I give too, in a section which I call ‘Gardens of Delight,’ the good gardens of Adonis and the bad gardens of Phædria and Acrasia, which are mythological and symbolical, but not allegorical, and show, more particularly those bad islands, his power of describing bodily happiness and bodily beauty at its greatest. He seemed always to feel through the eyes, imagining everything in pictures. Marlowe’s Hero and Leander is more energetic in its sensuality, more complicated in its intellectual energy than this languid story, which pictures always a happiness that would perish if the desire to which it offers so many roses lost its indolence and its softness.
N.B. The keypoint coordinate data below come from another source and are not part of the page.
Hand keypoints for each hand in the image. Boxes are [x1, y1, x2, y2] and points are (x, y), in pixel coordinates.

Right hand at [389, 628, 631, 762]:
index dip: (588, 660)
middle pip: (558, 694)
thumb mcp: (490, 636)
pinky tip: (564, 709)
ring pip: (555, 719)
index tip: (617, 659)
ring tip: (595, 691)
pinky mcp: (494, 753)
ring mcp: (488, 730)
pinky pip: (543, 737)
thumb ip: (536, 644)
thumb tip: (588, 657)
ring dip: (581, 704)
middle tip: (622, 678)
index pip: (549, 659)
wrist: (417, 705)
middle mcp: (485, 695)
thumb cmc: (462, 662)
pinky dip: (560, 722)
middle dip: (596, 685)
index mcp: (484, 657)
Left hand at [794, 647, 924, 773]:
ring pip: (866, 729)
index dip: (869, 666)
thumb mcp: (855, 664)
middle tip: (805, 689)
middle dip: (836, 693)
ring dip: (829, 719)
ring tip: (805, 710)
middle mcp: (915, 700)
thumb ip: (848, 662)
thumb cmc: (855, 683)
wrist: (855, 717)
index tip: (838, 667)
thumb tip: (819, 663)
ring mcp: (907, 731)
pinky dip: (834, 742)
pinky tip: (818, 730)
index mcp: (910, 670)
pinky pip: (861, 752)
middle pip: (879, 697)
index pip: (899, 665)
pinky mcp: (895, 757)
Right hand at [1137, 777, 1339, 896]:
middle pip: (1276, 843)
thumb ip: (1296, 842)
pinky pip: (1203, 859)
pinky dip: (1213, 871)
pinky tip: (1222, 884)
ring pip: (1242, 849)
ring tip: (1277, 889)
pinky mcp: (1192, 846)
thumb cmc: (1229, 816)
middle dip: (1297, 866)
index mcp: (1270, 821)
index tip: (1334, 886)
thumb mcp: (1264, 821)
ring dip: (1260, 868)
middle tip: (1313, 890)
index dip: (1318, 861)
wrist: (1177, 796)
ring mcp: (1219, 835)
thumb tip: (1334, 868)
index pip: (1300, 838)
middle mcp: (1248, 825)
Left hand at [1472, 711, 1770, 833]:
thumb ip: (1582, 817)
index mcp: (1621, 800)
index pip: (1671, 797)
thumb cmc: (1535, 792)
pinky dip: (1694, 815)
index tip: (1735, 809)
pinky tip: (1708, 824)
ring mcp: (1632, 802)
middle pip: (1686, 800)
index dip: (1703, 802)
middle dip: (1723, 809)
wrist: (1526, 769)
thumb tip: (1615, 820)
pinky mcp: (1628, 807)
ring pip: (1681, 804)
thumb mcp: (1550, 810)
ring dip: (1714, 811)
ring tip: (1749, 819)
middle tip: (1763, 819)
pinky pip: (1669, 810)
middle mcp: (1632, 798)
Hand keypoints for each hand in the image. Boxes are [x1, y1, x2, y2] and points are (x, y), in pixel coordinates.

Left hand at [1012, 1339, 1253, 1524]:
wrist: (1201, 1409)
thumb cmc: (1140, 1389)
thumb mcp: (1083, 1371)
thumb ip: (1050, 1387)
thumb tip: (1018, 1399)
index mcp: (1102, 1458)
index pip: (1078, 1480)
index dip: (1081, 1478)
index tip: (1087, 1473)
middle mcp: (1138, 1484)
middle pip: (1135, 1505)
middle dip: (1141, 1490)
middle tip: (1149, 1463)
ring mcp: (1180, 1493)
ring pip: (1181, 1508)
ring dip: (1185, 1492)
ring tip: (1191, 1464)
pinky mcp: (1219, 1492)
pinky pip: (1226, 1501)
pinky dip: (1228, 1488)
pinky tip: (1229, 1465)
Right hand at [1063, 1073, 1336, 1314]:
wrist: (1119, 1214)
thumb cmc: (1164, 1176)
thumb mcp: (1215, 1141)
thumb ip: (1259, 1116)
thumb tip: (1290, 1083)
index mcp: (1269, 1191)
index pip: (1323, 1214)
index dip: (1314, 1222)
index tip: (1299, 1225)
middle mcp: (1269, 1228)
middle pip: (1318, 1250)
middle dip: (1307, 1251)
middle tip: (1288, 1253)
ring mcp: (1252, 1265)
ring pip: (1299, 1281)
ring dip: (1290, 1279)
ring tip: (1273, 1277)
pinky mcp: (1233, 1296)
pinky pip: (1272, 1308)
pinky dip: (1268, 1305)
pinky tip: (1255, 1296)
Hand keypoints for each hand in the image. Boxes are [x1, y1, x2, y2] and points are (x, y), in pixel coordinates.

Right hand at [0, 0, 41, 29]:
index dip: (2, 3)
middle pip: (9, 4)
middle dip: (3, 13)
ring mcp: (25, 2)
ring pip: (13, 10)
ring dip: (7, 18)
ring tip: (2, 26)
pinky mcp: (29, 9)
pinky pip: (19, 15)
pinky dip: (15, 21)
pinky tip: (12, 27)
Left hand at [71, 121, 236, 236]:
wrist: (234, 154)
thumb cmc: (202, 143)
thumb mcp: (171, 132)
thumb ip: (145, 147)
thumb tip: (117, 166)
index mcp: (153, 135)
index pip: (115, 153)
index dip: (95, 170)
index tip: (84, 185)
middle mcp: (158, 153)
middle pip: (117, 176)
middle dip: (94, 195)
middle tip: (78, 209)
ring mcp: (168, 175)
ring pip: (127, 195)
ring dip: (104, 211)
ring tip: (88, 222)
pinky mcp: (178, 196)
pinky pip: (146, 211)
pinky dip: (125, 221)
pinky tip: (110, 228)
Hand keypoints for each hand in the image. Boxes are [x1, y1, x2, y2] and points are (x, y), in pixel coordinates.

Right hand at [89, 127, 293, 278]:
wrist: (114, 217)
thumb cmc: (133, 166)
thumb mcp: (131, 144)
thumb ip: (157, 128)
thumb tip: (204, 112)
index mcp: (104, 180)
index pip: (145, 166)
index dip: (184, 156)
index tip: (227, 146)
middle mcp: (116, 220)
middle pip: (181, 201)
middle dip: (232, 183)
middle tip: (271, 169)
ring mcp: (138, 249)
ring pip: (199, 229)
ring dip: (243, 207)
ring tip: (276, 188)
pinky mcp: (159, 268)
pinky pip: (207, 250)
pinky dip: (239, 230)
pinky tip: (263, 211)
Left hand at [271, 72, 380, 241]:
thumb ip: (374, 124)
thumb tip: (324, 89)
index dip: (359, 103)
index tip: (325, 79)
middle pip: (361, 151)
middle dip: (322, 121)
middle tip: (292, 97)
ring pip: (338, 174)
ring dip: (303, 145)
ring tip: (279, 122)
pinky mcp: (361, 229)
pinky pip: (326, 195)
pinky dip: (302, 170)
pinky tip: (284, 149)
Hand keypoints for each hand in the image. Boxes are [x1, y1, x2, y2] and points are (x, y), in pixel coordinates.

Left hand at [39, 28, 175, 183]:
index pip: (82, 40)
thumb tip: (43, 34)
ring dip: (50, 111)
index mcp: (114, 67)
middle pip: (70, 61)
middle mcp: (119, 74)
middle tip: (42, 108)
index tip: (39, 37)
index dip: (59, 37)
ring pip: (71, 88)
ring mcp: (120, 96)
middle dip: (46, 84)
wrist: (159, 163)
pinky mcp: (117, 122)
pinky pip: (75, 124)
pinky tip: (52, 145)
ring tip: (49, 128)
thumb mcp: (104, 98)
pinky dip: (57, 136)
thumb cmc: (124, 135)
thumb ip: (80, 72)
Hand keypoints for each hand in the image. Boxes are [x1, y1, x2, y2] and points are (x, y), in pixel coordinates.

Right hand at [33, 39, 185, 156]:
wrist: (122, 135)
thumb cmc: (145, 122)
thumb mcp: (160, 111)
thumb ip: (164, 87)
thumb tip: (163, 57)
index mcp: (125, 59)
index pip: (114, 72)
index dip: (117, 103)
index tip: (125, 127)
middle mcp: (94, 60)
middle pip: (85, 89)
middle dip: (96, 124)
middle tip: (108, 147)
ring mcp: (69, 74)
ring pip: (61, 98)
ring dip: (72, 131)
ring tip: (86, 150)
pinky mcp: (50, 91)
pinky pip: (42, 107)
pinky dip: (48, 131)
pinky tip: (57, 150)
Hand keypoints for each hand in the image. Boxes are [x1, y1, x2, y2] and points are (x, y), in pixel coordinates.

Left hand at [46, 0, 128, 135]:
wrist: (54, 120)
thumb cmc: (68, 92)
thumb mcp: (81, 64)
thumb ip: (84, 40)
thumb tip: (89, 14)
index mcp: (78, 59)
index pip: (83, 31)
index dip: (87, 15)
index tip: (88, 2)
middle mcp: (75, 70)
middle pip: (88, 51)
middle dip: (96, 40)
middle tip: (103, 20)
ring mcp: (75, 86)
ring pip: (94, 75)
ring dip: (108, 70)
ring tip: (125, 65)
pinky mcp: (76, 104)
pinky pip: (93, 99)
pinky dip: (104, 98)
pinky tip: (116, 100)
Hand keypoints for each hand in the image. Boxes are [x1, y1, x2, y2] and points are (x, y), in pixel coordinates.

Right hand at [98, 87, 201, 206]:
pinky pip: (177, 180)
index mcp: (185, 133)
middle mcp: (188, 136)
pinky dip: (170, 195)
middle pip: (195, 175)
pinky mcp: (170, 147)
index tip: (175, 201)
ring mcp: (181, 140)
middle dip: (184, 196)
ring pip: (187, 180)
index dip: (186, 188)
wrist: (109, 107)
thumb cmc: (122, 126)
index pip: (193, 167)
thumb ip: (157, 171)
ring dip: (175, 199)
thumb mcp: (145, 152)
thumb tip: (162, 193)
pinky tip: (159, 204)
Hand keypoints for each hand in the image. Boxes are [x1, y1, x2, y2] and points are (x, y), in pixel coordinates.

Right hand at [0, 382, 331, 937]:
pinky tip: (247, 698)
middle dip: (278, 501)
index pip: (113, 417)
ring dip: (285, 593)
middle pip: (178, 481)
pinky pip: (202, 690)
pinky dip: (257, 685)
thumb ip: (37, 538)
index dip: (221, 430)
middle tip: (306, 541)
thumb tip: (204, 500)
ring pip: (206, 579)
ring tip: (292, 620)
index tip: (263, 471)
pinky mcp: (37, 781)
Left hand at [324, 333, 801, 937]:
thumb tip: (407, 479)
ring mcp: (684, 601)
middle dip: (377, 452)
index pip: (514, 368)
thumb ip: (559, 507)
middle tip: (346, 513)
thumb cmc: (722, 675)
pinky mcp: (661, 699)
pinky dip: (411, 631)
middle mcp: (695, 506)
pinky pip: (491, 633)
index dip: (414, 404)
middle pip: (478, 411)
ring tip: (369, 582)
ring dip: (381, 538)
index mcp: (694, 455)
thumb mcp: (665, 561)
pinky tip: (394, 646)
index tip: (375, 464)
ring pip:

There is no passion in the pleasure he has set amid perilous seas, for he would have us understand that there alone could the war-worn and the sea-worn man find dateless leisure and unrepining peace.

October, 1902.

1

I had forgotten Falstaff, who is an episode in a chronicle play.

2

Rose Kavanagh, the poet, wrote to her religious adviser from, I think, Leitrim, where she lived, and asked him to get her the works of Mazzini. He replied, ‘You must mean Manzone.’

3

I have heard him say more than once, ‘I will not say our people know good from bad, but I will say that they don’t hate the good when it is pointed out to them, as a great many people do in England.’

4

A small political organiser told me once that he and a certain friend got together somewhere in Tipperary a great meeting of farmers for O’Leary on his coming out of prison, and O’Leary had said at it: ‘The landlords gave us some few leaders, and I like them for that, and the artisans have given us great numbers of good patriots, and so I like them best: but you I do not like at all, for you have never given us anyone.’ I have known but one that had his moral courage, and that was a woman with beauty to give her courage and self-possession.

5

Poems of Spenser: Selected and with an Introduction by W. B. Yeats. (T. C. and E. C. Jack, Edinburgh, N.D.)